Toute la dynamique de la vie en Christ consiste à sortir de l’irréalité dans laquelle nous sommes pour nous faire rentrer dans la réalité et nous permettre par la réalité divine d’aller dans la réalité elle-même. Dans l’expérience de l’ascèse, on essaie de vivre de l’intérieur la vie le vivant qui vit en nous en nous dépouillant du monde qui ne vit pas pour créer un monde qui vit. D’un côté il y a un monde qui vit dans l’irréalité, c’est le monde des mondains, on fait semblant d’être dans le monde mais en réalité, on n’est pas dans le monde. Un tel monde est voué à la catastrophe et on constate qu’il y a quantité de mondes qui s’écroulent, lorsque les mondes ne vivent pas, ils s’écroulent d’eux-mêmes. Dans notre monde, il y a des choses qui sont en train de disparaitre et on dit que c’est la fin d’un monde parce que cela ne vit pas, mais le véritable monde apparait sous la forme du nouveau monde. Le nouveau monde c’est connaitre et vivre ce qui va permettre de créer une infinité de mondes et c’est ce qui est libéré dans la Parole du grain de Sénevé des Evangiles où la plus petite partie de la réalité est capable d’être la plus grande. L’expérience de la Parole divine, c’est Soulage, c’est la lumière au fond de l’enfer, c’est cette extraordinaire liberté qui permet de tout vivre et d’aller partout.

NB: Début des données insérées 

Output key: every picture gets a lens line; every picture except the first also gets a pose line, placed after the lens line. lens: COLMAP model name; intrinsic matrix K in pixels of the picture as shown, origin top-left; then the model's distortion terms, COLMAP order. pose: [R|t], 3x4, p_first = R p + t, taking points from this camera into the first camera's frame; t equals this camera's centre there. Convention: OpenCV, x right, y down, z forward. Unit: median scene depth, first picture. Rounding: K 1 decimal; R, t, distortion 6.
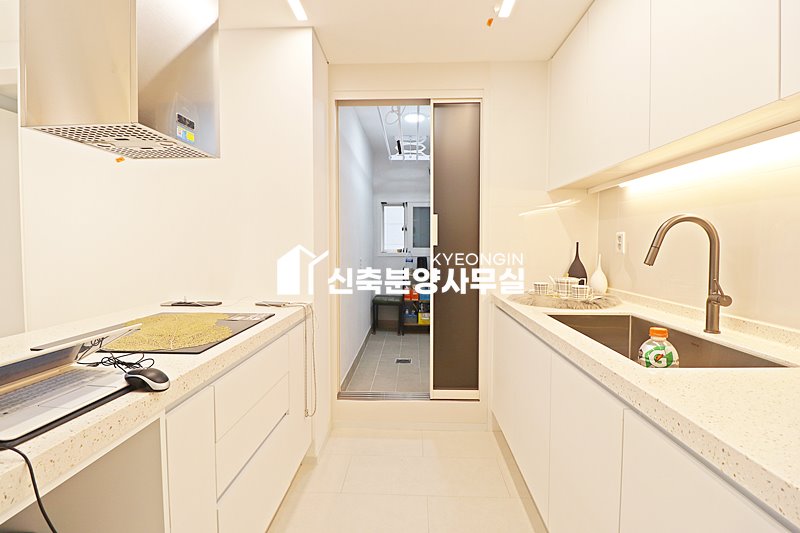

La vie trinitaire nous oblige à être concrets, à découvrir le ciel au cœur de la terre et à vivre le Logos incarné. La trinité me parle du matériel, du personnel et du transcendant, il n’y a pas que le divin. II y a ici des éléments pour repenser totalement la condition humaine et en particulier la richesse en perspective de richesses dont ni vous, ni moi, n’avons imagination tant elles sont belles.